In fact, one or two even held the view that if a mathematical argument was not logically correct, the only possible grade to give was 0. This particular perspective worried me on two counts.
Firstly, it assumes a degree of logical infallibility that no living mathematician possesses. I doubt there is a single published mathematical proof of more than a few paragraphs that does not include some minor logical slips, and hence is technically incorrect. (Most of the geometric proofs in Euclid’s Elements would score 0 if logical correctness were the sole metric!)
Second, my course is not a mathematics course, it is about mathematical thinking, and has the clearly stated aim of looking at the many different aspects of mathematical arguments required to make them “good.” Logical correctness is just one item on that six-point rubric. As a result, at most 4 of the possible 24 points available can be deducted in an argument is logically incorrect. (Actually, 8 can be deducted, as the final category is “Overall assessment”, designed to encourage precisely what the phrase suggest.)
To be sure, if my course were a mathematics course, I would assign greater weight to logical correctness. As it is, all six categories carry equal weight. But that is deliberate. Most of my students’ entire mathematical education has been in a world where “getting the right answer” is the holy grail. One other objective of transition courses is to break them of that debilitating default assumption.
Finally, and remember, this is for posterity, so be honest. How do you feel?
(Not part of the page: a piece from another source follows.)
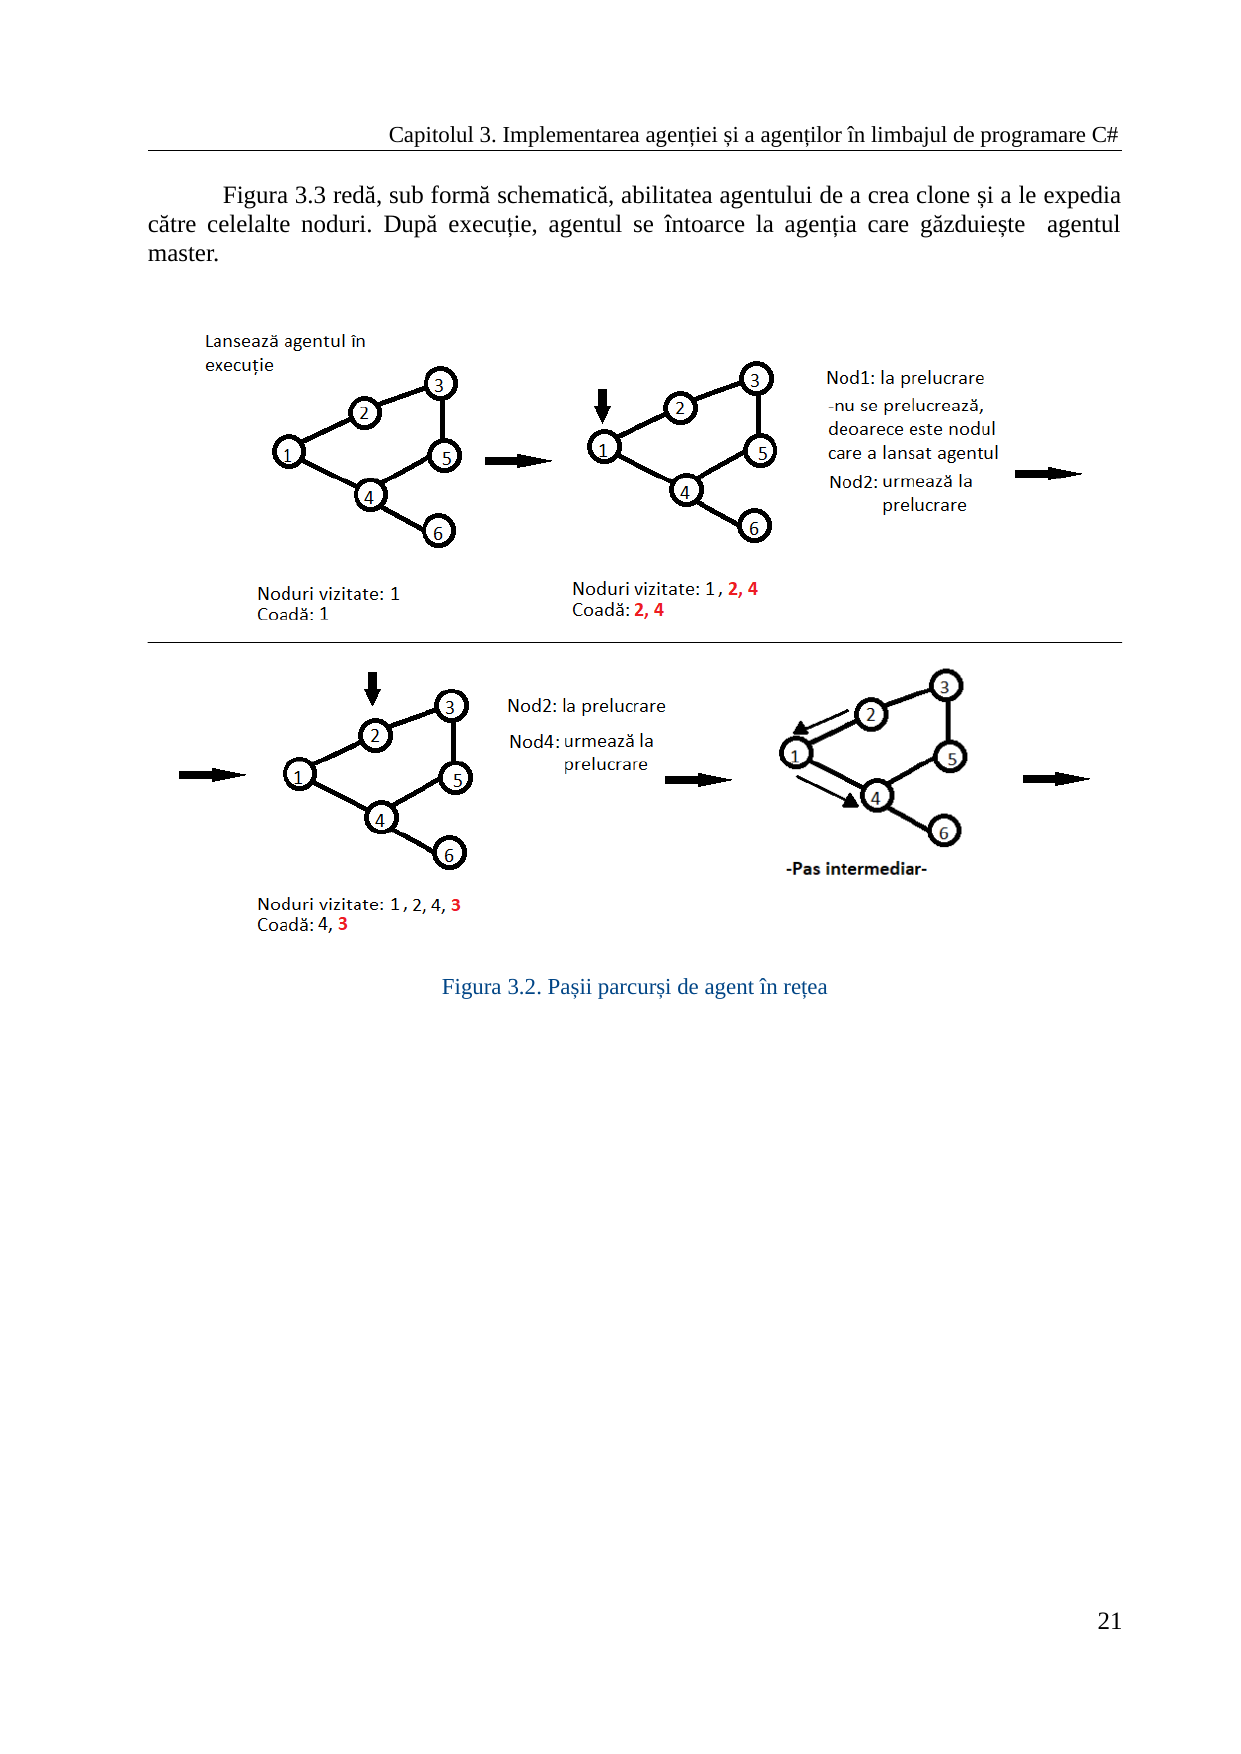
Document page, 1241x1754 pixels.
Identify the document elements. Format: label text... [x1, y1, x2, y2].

text Figura 3.2. Pașii parcurși de agent în rețea [148, 974, 1122, 999]
picture [147, 266, 1123, 974]
text Figura 3.3 redă, sub formă schematică, abilitatea agentului de a crea clone și a le expedia către celelalte noduri. După execuție, agentul se întoarce la agenția care găzduiește agentul master. [148, 180, 1122, 266]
I’ve written elsewhere that I think MOOCs as such will not be the cause of a revolution in higher education. Rather they are just part of what is more like to be an evolution, though a major one to be sure. From the point of view of an instructor, though, they are providing us with a wonderful domain to re-examine all of our assumptions about how to teach and how students learn. As you can surely tell, I continue to have a blast in the MOOCasphere.